Viele Unternehmen beschäftigen sich aktuell mit der Frage, ob sie aufgrund der zu erwartenden Beeinträchtigungen durch den Ukraine-Krieg dazu berechtigt sind, von in Vergabeverfahren unter-breiteten Angeboten wieder Abstand nehmen bzw. diese nachträglich anpassen zu dürfen. Schon aufgrund der Corona-Krise war die Lage vor allem in der Baubranche zuletzt stark angespannt. Auch der deutliche Anstieg der Roh- und Kraftstoffpreise wird die schwierige Lage am Markt weiter anheizen. Eine Prognose, wie sich diese Entwicklungen fortsetzen werden, kann derzeit keiner ver-lässlich treffen, was unmittelbaren Einfluss auf in Vergabeverfahren abzugebenden Angebote hat.

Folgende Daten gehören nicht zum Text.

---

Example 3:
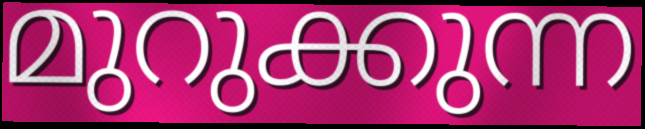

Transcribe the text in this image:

മുറുക്കുന്ന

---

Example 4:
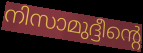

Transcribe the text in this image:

നിസാമുദ്ദീന്റെ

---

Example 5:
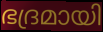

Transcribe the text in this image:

ഭദ്രമായി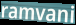
ramvaniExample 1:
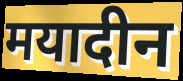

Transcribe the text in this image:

मयादीन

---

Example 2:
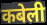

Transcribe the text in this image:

कबेली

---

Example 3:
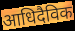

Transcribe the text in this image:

आधिदैविक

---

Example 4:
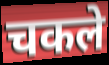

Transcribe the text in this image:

चकले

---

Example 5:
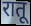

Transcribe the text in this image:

रातूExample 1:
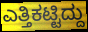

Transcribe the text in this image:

ಎತ್ತಿಕಟ್ಟಿದ್ದು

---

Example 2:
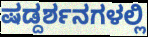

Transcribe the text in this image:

ಷಡ್ದರ್ಶನಗಳಲ್ಲಿ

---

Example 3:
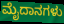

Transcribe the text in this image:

ಮೈದಾನಗಳು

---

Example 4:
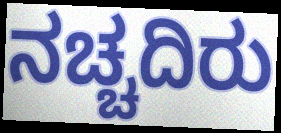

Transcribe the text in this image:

ನಚ್ಚದಿರು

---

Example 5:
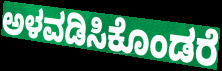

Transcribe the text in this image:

ಅಳವಡಿಸಿಕೊಂಡರೆ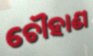
ଚୌହାଣ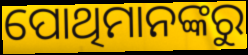
ପୋଥିମାନଙ୍କରୁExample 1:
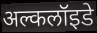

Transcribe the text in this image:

अल्कलॉइडे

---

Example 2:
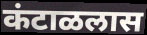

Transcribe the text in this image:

कंटाळलास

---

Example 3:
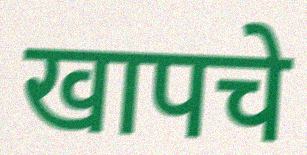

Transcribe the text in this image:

खापचे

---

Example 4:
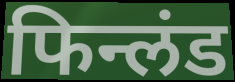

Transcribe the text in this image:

फिन्लंड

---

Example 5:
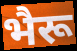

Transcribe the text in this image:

भैरू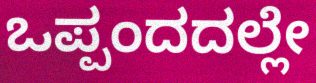
ಒಪ್ಪಂದದಲ್ಲೇ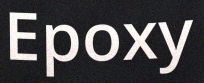
EpoxyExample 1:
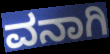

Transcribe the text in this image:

ವನಾಗಿ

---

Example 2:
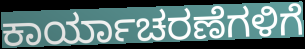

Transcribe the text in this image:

ಕಾರ್ಯಾಚರಣೆಗಳಿಗೆ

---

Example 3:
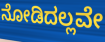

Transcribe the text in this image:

ನೋಡಿದಲ್ಲವೇ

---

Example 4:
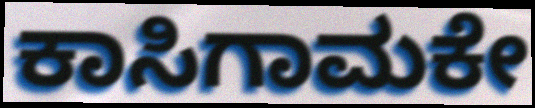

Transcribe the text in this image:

ಕಾಸಿಗಾಮಕೇ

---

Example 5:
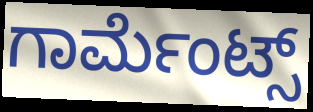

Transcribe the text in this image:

ಗಾರ್ಮೆಂಟ್ಸ್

Vor diesem Hintergrund drängt sich zunehmend die Frage auf, wie von Seiten öffentlicher Auftraggeber, aber auch Bietern aus vergaberechtlicher Sicht zu reagieren ist. Wie ist vor allem mit laufenden Vergabeverfahren umzugehen, die noch nicht durch Zuschlag beendet sind? Als Herren des Vergabeverfahrens haben öffentliche Auftraggeber verschiedene Möglichkeiten, auf die Situation vor Ort zu reagieren.
In Vergabeverfahren, in denen zwar die Angebote bereits vorgelegt wurden, aber der Zuschlag noch nicht erteilt ist, werden aktuell in einer Vielzahl von Fällen unangemessene niedrig gewordene Angebotspreise festzustellen sein. Die Preisexplosionen dauern an und sind in einer Vielzahl von Fällen, in denen Angebote bereits vorgelegt wurden, von den Bietern noch nicht berücksichtigt worden.

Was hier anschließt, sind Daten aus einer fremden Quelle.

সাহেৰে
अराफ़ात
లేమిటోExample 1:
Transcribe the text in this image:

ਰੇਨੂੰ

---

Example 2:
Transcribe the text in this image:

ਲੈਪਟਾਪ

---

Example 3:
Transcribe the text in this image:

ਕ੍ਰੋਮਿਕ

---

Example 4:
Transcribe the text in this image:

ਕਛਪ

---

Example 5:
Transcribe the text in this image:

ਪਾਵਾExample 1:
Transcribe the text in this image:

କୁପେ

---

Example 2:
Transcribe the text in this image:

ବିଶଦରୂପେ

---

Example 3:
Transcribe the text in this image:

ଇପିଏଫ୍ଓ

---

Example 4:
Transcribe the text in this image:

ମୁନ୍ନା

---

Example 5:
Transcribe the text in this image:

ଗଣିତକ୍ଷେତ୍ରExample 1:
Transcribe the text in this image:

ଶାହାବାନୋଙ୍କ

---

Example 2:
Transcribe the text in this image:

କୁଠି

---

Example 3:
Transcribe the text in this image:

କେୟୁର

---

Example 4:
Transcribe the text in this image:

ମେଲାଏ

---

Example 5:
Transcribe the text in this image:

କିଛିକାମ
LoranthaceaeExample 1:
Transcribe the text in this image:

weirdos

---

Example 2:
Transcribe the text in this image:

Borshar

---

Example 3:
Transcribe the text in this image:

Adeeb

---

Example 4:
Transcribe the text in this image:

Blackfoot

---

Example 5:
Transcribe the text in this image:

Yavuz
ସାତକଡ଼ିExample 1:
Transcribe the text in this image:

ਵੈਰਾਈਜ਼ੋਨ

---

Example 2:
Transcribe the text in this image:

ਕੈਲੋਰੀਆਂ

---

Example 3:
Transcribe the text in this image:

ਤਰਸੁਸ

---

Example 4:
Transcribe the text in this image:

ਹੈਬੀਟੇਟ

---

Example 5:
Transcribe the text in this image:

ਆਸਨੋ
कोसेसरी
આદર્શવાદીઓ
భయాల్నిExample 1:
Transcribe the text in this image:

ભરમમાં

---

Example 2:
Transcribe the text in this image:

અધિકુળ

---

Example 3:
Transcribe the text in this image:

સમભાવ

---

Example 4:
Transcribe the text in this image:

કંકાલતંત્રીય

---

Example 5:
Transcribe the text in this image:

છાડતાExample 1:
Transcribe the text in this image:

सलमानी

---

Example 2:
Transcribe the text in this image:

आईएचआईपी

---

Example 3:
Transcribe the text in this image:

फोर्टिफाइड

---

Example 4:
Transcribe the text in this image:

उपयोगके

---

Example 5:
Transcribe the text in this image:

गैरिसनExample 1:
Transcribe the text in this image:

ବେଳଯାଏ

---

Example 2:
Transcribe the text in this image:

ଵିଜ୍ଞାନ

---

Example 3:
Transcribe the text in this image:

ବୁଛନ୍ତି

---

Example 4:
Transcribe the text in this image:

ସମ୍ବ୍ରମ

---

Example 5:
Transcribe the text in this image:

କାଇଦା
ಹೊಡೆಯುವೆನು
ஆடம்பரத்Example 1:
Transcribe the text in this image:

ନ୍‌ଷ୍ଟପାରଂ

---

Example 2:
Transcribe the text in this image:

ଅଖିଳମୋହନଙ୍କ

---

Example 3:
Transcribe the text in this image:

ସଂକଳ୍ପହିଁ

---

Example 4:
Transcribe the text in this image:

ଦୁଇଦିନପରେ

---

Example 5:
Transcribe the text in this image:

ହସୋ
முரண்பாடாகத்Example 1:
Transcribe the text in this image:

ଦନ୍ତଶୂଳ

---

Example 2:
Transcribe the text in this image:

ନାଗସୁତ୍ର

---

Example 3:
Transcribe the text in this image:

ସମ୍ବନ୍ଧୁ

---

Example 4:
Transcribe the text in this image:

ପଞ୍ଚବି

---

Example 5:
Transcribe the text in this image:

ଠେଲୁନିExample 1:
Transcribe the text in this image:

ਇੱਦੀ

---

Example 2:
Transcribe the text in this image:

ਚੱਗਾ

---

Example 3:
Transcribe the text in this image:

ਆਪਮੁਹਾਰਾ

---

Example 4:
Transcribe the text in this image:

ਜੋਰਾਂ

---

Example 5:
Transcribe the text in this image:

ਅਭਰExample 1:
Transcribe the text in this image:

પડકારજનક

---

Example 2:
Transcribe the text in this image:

In Bauvergabeverfahren gilt nach § 16d Abs. 1 Nr. 1 VOB/A-EU, dass ein Zuschlag auf ein Angebot mit unangemessen niedrigem Preis nicht erteilt werden darf. Gemäß § 16d Abs. 1 Nr. 2 VOB/A-EU sind öffentliche Auftraggeber verpflichtet, die Angemessenheit der Preise zu untersuchen und Bieter ggf. zur Aufklärung ihrer Preise aufzufordern. Die Regelung diente bislang vor allem dazu, konkurrierende Bieter vor einem Verdrängungswettbewerb zu schützen. Gleichsam dienen sie dazu, den öffentlichen Auftraggeber davor zu bewahren, etwaige Leistungsausfälle befürchten zu müssen, weil der Bieter den von ihm angebotenen Preis letztlich nicht halten und damit nicht liefern kann.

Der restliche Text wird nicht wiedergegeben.